Issue (i): Whether a conciliator's proposed settlement, not signed by the parties and not prepared in accordance with the statutory conciliation procedure, could be treated as a final and binding settlement agreement.
Analysis: Under Part III of the Arbitration and Conciliation Act, 1996, conciliation is a distinct procedure from arbitration. The conciliator's role is to assist the parties towards an amicable settlement, formulate possible terms, and, if the parties reach agreement, have a written settlement agreement drawn up and signed by them. The statutory scheme makes the signed settlement agreement the event that concludes conciliation and gives the settlement finality and binding force. A unilateral document prepared by the conciliator in secrecy, not signed by the parties and not disclosed to them for their approval, does not satisfy the requirements of Section 73 and cannot acquire the status contemplated by Section 74.
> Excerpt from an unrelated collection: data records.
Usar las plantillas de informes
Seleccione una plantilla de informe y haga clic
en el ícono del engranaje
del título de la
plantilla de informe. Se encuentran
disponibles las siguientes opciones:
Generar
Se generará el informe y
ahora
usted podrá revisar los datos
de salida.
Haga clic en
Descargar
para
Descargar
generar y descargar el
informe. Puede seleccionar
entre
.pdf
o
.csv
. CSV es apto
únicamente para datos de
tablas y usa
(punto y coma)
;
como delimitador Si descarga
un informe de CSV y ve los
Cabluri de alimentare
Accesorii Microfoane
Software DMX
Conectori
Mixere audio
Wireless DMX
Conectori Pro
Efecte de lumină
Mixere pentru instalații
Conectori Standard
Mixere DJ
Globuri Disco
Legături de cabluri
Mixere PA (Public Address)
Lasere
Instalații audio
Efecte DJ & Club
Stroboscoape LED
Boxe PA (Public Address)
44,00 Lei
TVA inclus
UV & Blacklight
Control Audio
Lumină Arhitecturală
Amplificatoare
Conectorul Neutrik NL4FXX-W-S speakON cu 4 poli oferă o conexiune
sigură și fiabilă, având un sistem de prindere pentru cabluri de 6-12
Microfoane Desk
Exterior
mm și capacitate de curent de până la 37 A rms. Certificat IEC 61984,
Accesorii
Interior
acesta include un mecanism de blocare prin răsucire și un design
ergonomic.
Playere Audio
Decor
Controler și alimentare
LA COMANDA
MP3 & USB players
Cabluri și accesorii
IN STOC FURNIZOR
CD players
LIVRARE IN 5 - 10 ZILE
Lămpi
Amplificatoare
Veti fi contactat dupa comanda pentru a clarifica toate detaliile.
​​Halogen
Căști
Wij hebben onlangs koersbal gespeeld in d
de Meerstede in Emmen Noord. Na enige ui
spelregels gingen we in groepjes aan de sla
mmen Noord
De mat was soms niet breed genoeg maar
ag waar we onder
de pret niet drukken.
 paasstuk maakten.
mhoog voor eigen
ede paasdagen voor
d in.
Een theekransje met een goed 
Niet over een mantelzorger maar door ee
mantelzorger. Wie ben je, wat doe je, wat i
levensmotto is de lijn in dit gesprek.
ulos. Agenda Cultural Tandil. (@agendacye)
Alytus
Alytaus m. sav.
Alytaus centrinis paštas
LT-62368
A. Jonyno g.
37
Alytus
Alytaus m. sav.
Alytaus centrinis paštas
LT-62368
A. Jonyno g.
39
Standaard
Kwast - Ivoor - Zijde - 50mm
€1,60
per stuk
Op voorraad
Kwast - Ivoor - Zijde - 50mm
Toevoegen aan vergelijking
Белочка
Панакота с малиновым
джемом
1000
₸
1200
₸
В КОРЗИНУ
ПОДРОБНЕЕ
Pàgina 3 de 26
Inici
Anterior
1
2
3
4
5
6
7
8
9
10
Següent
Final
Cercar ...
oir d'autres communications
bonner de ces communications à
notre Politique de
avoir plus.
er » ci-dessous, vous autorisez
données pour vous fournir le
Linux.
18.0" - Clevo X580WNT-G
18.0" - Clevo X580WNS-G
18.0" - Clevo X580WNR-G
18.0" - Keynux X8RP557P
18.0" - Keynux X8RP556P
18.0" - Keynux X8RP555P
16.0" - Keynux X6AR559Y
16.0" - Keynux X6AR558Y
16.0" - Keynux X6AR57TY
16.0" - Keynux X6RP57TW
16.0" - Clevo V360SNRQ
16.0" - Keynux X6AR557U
Conclusion: No. The so-called settlement report could not be treated as a valid final and binding settlement agreement.
Issue (ii): Whether the High Court was justified in rejecting objections to the conciliator's report and in treating that report as the order governing the parties' rights.
Analysis: Once the statutory requirements for conciliation were not met, the High Court could not confer binding effect on the conciliator's report merely on the footing that the parties had agreed to finality. The High Court failed to notice that the statutory procedure governing conciliation had to be followed strictly and that a settlement without signatures of the parties and without compliance with the Act could not be elevated to the status of an enforceable determination. The refusal to consider objections and the acceptance of the report as dispositive of rights were therefore legally unsustainable.
Conclusion: No. The High Court's treatment of the report as binding was unjustified and unsustainable.
Final Conclusion: The settlement machinery under the Act had to be completed in the manner prescribed by statute, and the matter required fresh adjudication by the High Court on merits in accordance with law.
Ratio Decidendi: A conciliator's settlement attains binding force only when it is reached and authenticated in the manner prescribed by the Arbitration and Conciliation Act, 1996, and a unilateral or secret report not signed by the parties cannot be treated as a valid settlement agreement.